## Consigna
Traduce al inglés esta oración del texto sobre Tarsila do Amaral: "Aranha habla con conocimiento de causa: en sus años de diplomático ha tenido ocasión de familiarizarse con las propuestas artísticas internacionales."

## Fragmento de texto
++++++++

Pintora y viajera, audaz y cosmopolita, Tarsila do Amaral se instaló en París atraída por las nuevas formas artísticas que inundaban la ciudad. Ahora el MOMA de Nueva York recuerda su legado.

CADA VEZ ME SIENTO más brasileña. Quiero ser la pintora de mi país”, escribía la artista Tarsila do Amaral (Capivarí, 1886-São Paulo, 1973) en una carta que envió desde París a sus padres el 19 de abril de 1923. Dos años antes había puesto rumbo, audaz y viajera como lo sería toda su vida, hacia la capital francesa con su hija Dulce, quien permanecía en un internado inglés mientras ella asistía a clases de pintura en la célebre Académie Julian.

Tarsila en un retrato de los años veinte.
Tarsila en un retrato de los años veinte.

París era entonces la capital de la vanguardia, y a la elegante joven, hija de un rico hacendado cafetero del Estado de São Paulo, le fascinaron de inmediato esas formas artísticas tan novedosas que inundaban la ciudad sin tregua: la pura vanguardia. Ahí descubrió la obra de Cézanne, mito y destino sentimental para tantos pintores que desde América Latina llegaban a Europa. O descubrió, al menos, sus huellas modernísimas. Se lo comentaba a su amiga, la también pintora Anita Malfatti, apenas unos meses después de su llegada: “Mira, Anita, esto está lleno de cubismo y ­futurismo. Muchos paisajes impresionistas y dadaístas. Pero no sé si me convence tanto exceso de cubismo y de futurismo”.

Malfatti desempeñó un papel fundamental en uno de los eventos clave para la innovación cultural brasileña: la Semana de Arte Moderna, que se inauguró en São Paulo el 11 de febrero de 1922 y sería considerada como la primera manifestación del modernismo brasileño. Durante esos días, la urbe se transformó en la capital de lo nuevo, tomando posiciones frente a Río de Janeiro, la ciudad histórica por excelencia con sus bellos edificios coloniales y el regusto de su centro de casitas bajas, presidido por la confitería Colombo, entre cuyos clientes asiduos se encontraba el compositor Heitor Villa-Lobos.

El propio Villa-Lobos, traductor de Bach al tropicalismo en la serie de nueve piezas que bautizó como Bachianas brasileiras, está muy presente en los actos de la Semana de Arte Moderna, donde las lecturas de poemas se alternan con conciertos, conferencias y exposiciones. El escritor Graça Aranha habla de los cambios que se están produciendo en Brasil en su camino hacia la modernidad y alude al papel que van tomando compositores como el propio Villa-Lobos, jóvenes poetas como Oswald de Andrade y Mário de Andrade o pintores como Emiliano di Cavalcanti y la mencionada Anita Malfatti. Todos le escuchan. Aranha habla con conocimiento de causa: en sus años de diplomático ha tenido ocasión de familiarizarse con las propuestas artísticas internacionales.

'La negra' (1923).
'La negra' (1923).

++++++++

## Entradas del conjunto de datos
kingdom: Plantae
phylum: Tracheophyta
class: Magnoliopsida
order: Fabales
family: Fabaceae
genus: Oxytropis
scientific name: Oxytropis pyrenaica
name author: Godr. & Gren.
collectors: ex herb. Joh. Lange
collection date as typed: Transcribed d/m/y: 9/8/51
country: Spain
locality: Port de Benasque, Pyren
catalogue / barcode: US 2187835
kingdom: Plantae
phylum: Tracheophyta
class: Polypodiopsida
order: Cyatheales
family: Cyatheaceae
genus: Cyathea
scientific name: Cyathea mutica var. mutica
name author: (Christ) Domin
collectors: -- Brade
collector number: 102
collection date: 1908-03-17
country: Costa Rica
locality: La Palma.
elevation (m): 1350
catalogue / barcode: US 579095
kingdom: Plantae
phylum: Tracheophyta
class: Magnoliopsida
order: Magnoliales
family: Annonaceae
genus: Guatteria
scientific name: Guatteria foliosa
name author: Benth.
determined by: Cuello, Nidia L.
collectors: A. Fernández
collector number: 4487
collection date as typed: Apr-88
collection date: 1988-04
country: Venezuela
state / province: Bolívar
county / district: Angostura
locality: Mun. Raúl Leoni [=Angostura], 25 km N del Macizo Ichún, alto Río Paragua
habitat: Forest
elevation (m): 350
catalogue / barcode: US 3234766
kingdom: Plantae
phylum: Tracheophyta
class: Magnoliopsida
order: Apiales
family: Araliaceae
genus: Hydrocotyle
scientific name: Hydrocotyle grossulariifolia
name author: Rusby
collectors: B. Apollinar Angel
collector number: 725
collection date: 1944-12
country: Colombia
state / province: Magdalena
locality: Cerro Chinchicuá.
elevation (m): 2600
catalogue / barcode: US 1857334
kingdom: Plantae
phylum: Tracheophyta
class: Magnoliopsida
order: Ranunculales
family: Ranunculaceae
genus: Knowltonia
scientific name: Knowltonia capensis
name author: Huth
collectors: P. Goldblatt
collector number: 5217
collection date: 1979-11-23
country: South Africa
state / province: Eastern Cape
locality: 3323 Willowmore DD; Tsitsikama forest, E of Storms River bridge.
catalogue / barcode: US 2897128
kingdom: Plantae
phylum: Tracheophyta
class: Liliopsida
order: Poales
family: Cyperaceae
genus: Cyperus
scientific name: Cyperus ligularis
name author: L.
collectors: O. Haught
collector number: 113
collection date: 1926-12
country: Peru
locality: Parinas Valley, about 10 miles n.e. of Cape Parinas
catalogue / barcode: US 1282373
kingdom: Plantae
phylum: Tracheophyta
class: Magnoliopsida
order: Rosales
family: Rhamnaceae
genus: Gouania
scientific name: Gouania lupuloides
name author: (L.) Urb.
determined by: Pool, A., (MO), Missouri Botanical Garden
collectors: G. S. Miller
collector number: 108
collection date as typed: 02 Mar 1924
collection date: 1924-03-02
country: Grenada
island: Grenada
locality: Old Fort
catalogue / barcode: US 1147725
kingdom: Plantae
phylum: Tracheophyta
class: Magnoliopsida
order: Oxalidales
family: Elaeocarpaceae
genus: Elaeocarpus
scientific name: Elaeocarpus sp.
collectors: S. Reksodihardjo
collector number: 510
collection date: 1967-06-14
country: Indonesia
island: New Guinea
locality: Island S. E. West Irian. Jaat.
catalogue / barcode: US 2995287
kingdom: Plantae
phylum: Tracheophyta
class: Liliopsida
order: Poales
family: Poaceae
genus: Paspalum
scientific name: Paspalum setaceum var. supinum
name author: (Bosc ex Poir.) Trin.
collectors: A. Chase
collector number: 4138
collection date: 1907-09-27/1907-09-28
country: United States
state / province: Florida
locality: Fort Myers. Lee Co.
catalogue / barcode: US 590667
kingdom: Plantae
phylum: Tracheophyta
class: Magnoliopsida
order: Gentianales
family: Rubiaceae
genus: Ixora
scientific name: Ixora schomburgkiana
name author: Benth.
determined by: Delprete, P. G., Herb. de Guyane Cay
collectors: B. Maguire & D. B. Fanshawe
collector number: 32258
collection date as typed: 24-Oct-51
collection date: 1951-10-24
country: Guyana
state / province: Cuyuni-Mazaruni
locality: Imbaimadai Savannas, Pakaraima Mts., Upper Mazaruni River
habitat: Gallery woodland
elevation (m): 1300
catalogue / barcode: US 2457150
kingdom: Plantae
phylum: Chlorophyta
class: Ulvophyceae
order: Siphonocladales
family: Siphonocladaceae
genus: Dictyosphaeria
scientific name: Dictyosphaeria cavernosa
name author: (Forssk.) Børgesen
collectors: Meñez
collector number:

++++++++

## Respuesta
Aranha speaks from firsthand knowledge: during his years as a diplomat he has had the opportunity to become familiar with international artistic proposals.